Items from a data source:
*** Begin section ***
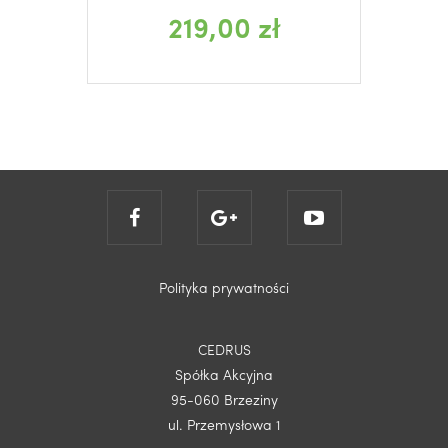
219,00 zł
Polityka prywatności
CEDRUS
Spółka Akcyjna
95-060 Brzeziny
ul. Przemysłowa 1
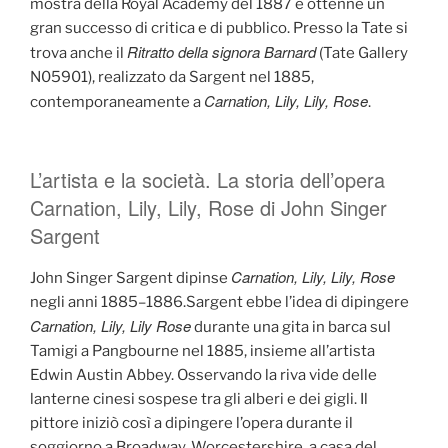
mostra della Royal Academy del 1887 e ottenne un
gran successo di critica e di pubblico. Presso la Tate si
Ritratto della signora Barnard
trova anche il
(Tate Gallery
N05901), realizzato da Sargent nel 1885,
Carnation, Lily, Lily, Rose
contemporaneamente a
.
L’artista e la società. La storia dell’opera
Carnation, Lily, Lily, Rose di John Singer
Sargent
Carnation, Lily, Lily, Rose
John Singer Sargent dipinse
negli anni 1885–1886.Sargent ebbe l’idea di dipingere
Carnation, Lily, Lily Rose
durante una gita in barca sul
Tamigi a Pangbourne nel 1885, insieme all’artista
Edwin Austin Abbey. Osservando la riva vide delle
lanterne cinesi sospese tra gli alberi e dei gigli. Il
pittore iniziò così a dipingere l’opera durante il
soggiorno a Broadway, Worcestershire, a casa del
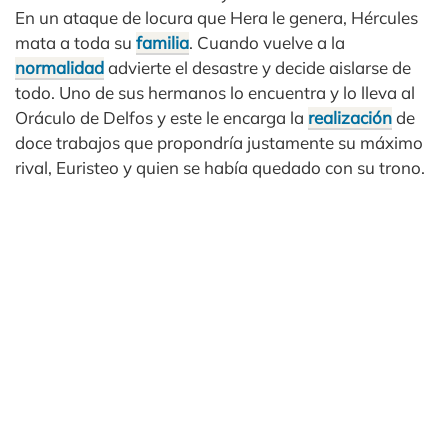
En un ataque de locura que Hera le genera, Hércules
mata a toda su
familia
. Cuando vuelve a la
normalidad
advierte el desastre y decide aislarse de
todo. Uno de sus hermanos lo encuentra y lo lleva al
Oráculo de Delfos y este le encarga la
realización
de
doce trabajos que propondría justamente su máximo
rival, Euristeo y quien se había quedado con su trono.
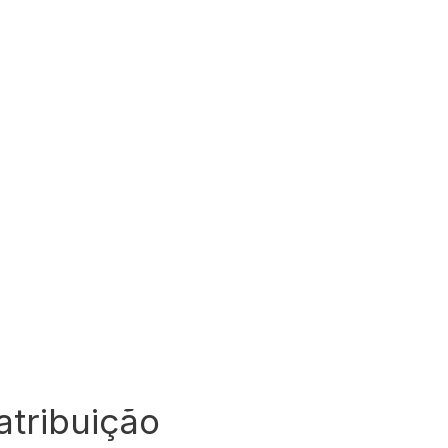
atribuição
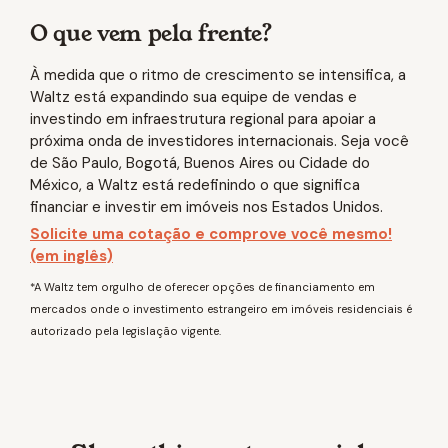
O que vem pela frente?
À medida que o ritmo de crescimento se intensifica, a
Waltz está expandindo sua equipe de vendas e
investindo em infraestrutura regional para apoiar a
próxima onda de investidores internacionais. Seja você
de São Paulo, Bogotá, Buenos Aires ou Cidade do
México, a Waltz está redefinindo o que significa
financiar e investir em imóveis nos Estados Unidos.
Solicite uma cotação e comprove você mesmo!
(em inglês)
*A Waltz tem orgulho de oferecer opções de financiamento em
mercados onde o investimento estrangeiro em imóveis residenciais é
autorizado pela legislação vigente.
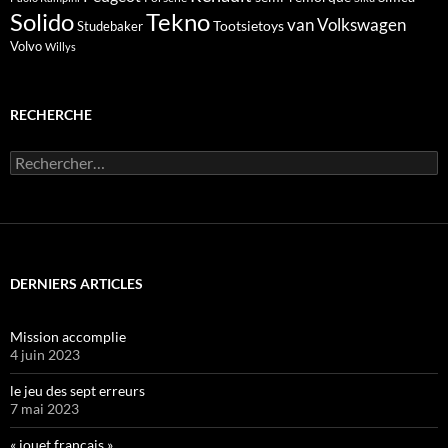
Solido
Tekno
van
Volkswagen
Tootsietoys
Studebaker
Volvo
Willys
RECHERCHE
Rechercher :
DERNIERS ARTICLES
Mission accomplie
4 juin 2023
le jeu des sept erreurs
7 mai 2023
« jouet français »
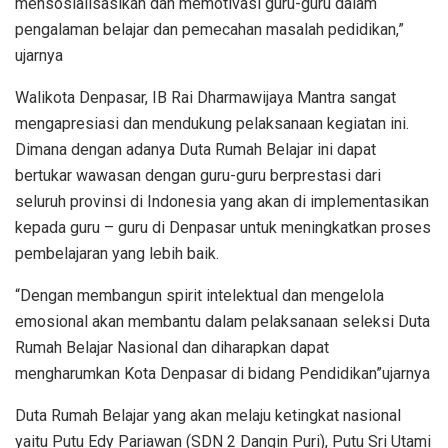
mensosialisasikan dan memotivasi guru-guru dalam
pengalaman belajar dan pemecahan masalah pedidikan,”
ujarnya
Walikota Denpasar, IB Rai Dharmawijaya Mantra sangat
mengapresiasi dan mendukung pelaksanaan kegiatan ini.
Dimana dengan adanya Duta Rumah Belajar ini dapat
bertukar wawasan dengan guru-guru berprestasi dari
seluruh provinsi di Indonesia yang akan di implementasikan
kepada guru – guru di Denpasar untuk meningkatkan proses
pembelajaran yang lebih baik.
“Dengan membangun spirit intelektual dan mengelola
emosional akan membantu dalam pelaksanaan seleksi Duta
Rumah Belajar Nasional dan diharapkan dapat
mengharumkan Kota Denpasar di bidang Pendidikan”ujarnya
Duta Rumah Belajar yang akan melaju ketingkat nasional
yaitu Putu Edy Pariawan (SDN 2 Dangin Puri), Putu Sri Utami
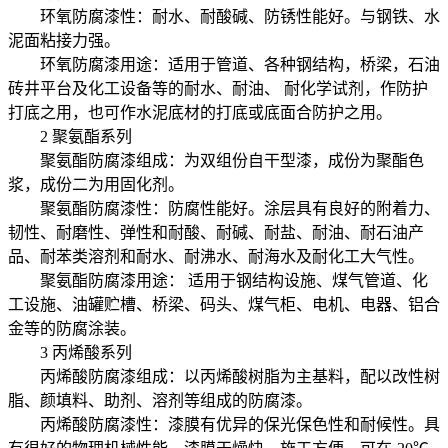
环氧防腐漆性：耐水、耐酸碱、防锈性能好。与钢铁、水
泥面粘接力强。
环氧防腐漆用途：适用于管道、各种钢结构，桥梁，石油
砖井平台及化工设备等的耐水、耐油、 耐化学试剂，作防护
打底之用，也可作水泥底材的打底或底面合防护之用。
2 聚氨酯系列
聚氨酯防腐漆组成：为双组份自干型漆，成份为聚酯色
浆，成份二为用固化剂。
聚氨酯防腐漆性：防腐性能好。涂层具有良好的附着力、
韧性、耐磨性、弹性和耐酸、耐碱、耐盐、耐油、耐石油产
品、耐苯类溶剂和耐水、耐沸水、耐海水及耐化工大气性。
聚氨酯防腐漆用途： 适用于钢结构设施、煤气管道、化
工设施、油罐贮槽、桥梁、码头、煤气柜、电机、电器、铝合
金等的防腐涂装。
3 丙烯酸系列
丙烯酸防腐漆组成：以丙烯酸树脂为主基料，配以改性树
脂、颜填料、助剂、溶剂等组成的防腐漆。
丙烯酸防腐漆性：漆膜有优异的保光保色性和耐候性。具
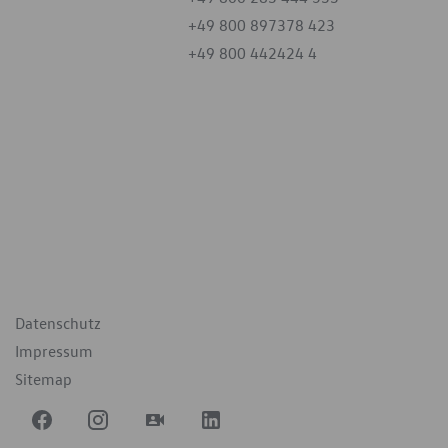
+49 800 897378 423
+49 800 442424 4
iten
tag
07:30 - 18:00 Uhr
09:00 - 12:00 Uhr
geschlossen
ende Links
Datenschutz
Impressum
Sitemap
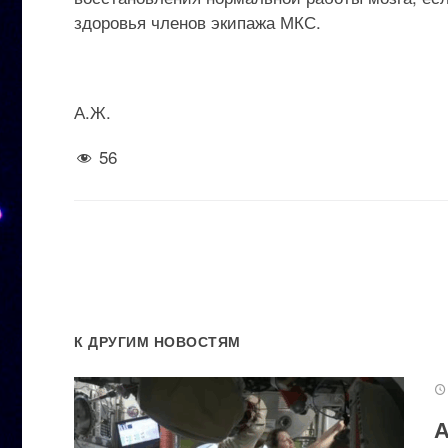
здоровья членов экипажа МКС.
А.Ж.
56
К ДРУГИМ НОВОСТЯМ
А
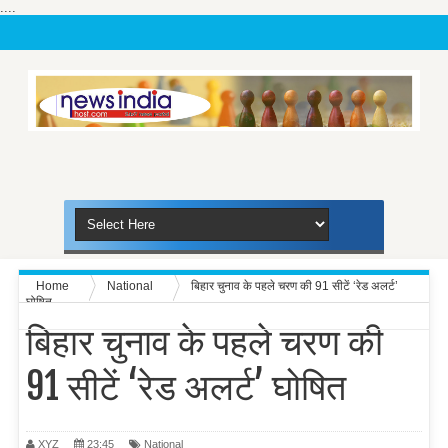
....
Home
National
बिहार चुनाव के पहले चरण की 91 सीटें ‘रेड अलर्ट’
घोषित
बिहार चुनाव के पहले चरण की
91 सीटें ‘रेड अलर्ट’ घोषित
XYZ
23:45
National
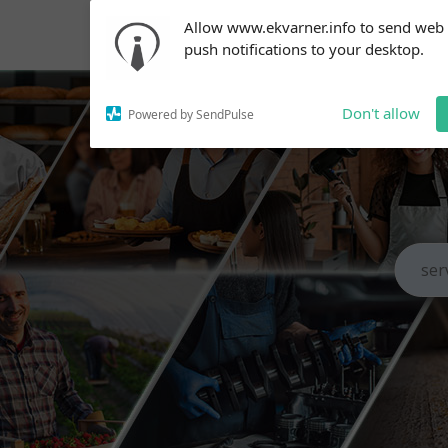
Subscribe to our
Allow www.ekvarner.info to send web
notifications!
push notifications to your desktop.
To enable permission prompts, click
on the notification icon
Don't allow
Powered by SendPulse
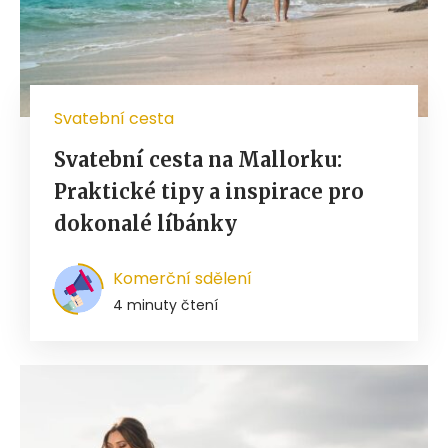
Svatební cesta
Svatební cesta na Mallorku:
Praktické tipy a inspirace pro
dokonalé líbánky
Komerční sdělení
4 minuty čtení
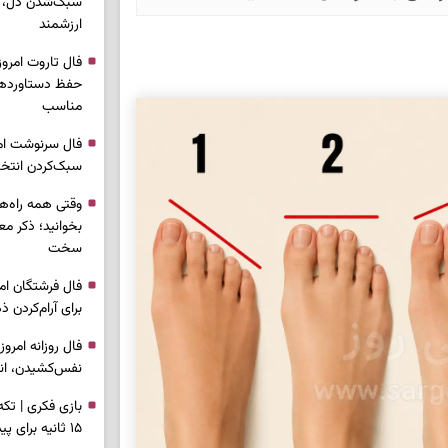
سبک‌شدن دل، 
ارزشمند
حفظ دستاوردها،
مناسب
سبک‌کردن انتخا
وقتی همه راه‌ه
بخوانید؛ ذکر م
سخت
برای آرام‌کردن 
نفس‌کشیدن، انت
بازی فکری | تک
۱۵ ثانیه برای پیداکردنش وقت دارید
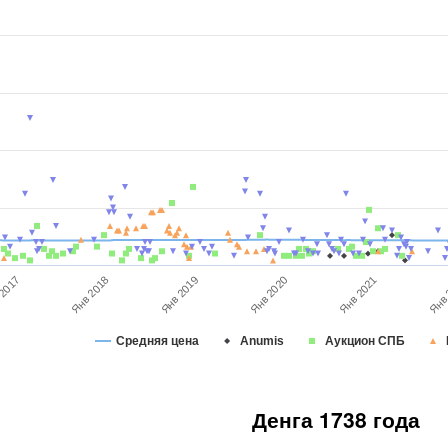
Янв 2019
 2017
Янв 
Янв 2020
Янв 2018
Янв 2021
Средняя цена
Anumis
Аукцион СПБ
Денга 1738 года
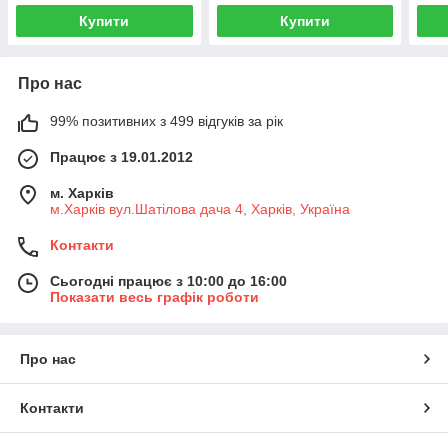
Купити
Купити
Про нас
99% позитивних з 499 відгуків за рік
Працює з 19.01.2012
м. Харків
м.Харків вул.Шатілова дача 4, Харків, Україна
Контакти
Сьогодні працює з 10:00 до 16:00
Показати весь графік роботи
Про нас
Контакти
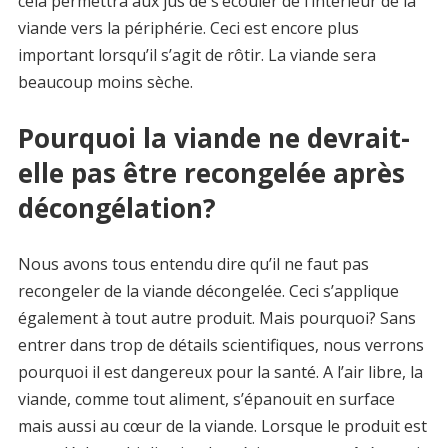
cela permettra aux jus de s’écouler de l’intérieur de la
viande vers la périphérie. Ceci est encore plus
important lorsqu’il s’agit de rôtir. La viande sera
beaucoup moins sèche.
Pourquoi la viande ne devrait-
elle pas être recongelée après
décongélation?
Nous avons tous entendu dire qu’il ne faut pas
recongeler de la viande décongelée. Ceci s’applique
également à tout autre produit. Mais pourquoi? Sans
entrer dans trop de détails scientifiques, nous verrons
pourquoi il est dangereux pour la santé. A l’air libre, la
viande, comme tout aliment, s’épanouit en surface
mais aussi au cœur de la viande. Lorsque le produit est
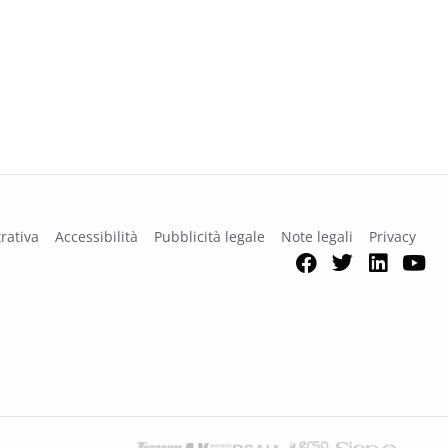
rativa
Accessibilità
Pubblicità legale
Note legali
Privacy
Facebook
Twitter
Link
Y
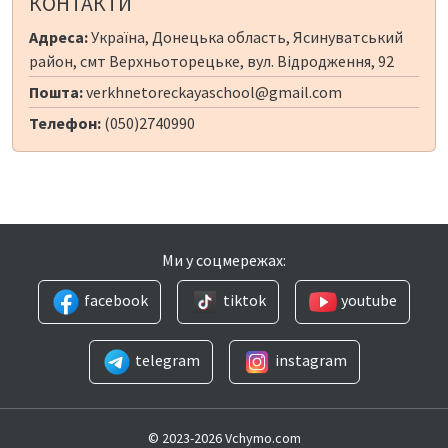
КОНТАКТИ
Адреса:
Україна, Донецька область, Ясинуватський
район, смт Верхньоторецьке, вул. Відродження, 92
Пошта:
verkhnetoreckayaschool@gmail.com
Телефон:
(050)2740990
Ми у соцмережах:
facebook
tiktok
youtube
telegram
instagram
© 2023-2026 Vchymo.com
*** End section ***
_Your assignment:_
A single number is the whole answer: please count how many lines of the records above include the string "Ceci".

_Solved exercise:_
2